Calibrations and inversion methods in high contrast imaging for the direct detection of exoplanets

The science of exoplanets is today a primary research area in astronomy. Their direct observation from the ground is nevertheless a highly delicate issue : On the first hand the flux ratio between the planet and its host star reaches 106 to 109. On the other hand, the atmospheric turbulence corrugates image formation. This kind of observations therefore requires dedicated instruments, using a large telescope, an extreme adaptive optics systems, a coronagraphic device removing star light, an optimised focal plane instrumentation (differential imager, or integral field spectrograph), but also an efficient image processing methodology.
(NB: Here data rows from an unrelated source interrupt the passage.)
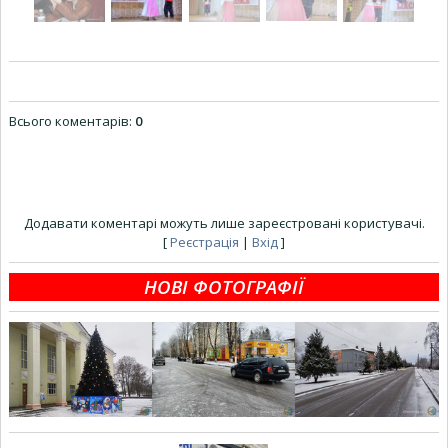
Всього коментарів
:
0
Додавати коментарі можуть лише зареєстровані користувачі.
[
Реєстрація
|
Вхід
]
НОВІ ФОТОГРАФІЇ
The SPHERE project gathers these different points and gives a framework to the studies done in this thesis. My thesis work consisted in developing and optimising different methods allowing an optimal detectivity. Firstly, these methods focused on the optimisation of an AO system, via the measurement and compensation of unseen aberrations. These aberrations are one of the main limitations of XAO systems. We propose simultaneously an improvement of the phase diversity approach, and a new procedure of calibration called « pseudo closed-loop ». This procedure has been validated by simulations and tested on the ONERA AO bench. An ultimate accuracy of less than 0.4nmrms per mode has been demonstrated, leading to an internal Strehl Ratio on the bench greater than 98.0% at 0.6μm. In a second time, my work consisted in developing an image processing method within the framework of differential imaging. This method, based on a Maximum A Posteriori approach, uses the multi-wavelength information from differential imager so as to simultaneously estimate the structure function of the atmosphere and the parameters of the observed object. Besides the spectral imaging, the SPHERE instrument allows the acquisition of angular differential images, using the field rotation. A method based on the theory of detection is proposed in order to efficiently process these data. In a third time, within the framework of coronagraphic imaging, I proposed a novel analytic model of a long exposure coronographic image. This model accounts for a perfect coronagraph, for residual turbulence after AO correction and for static aberrations upstream and downstream the focal mask. These methods should be implemented on instrument SPHERE, and should contribute to the discovery of new exoplanets by 2011.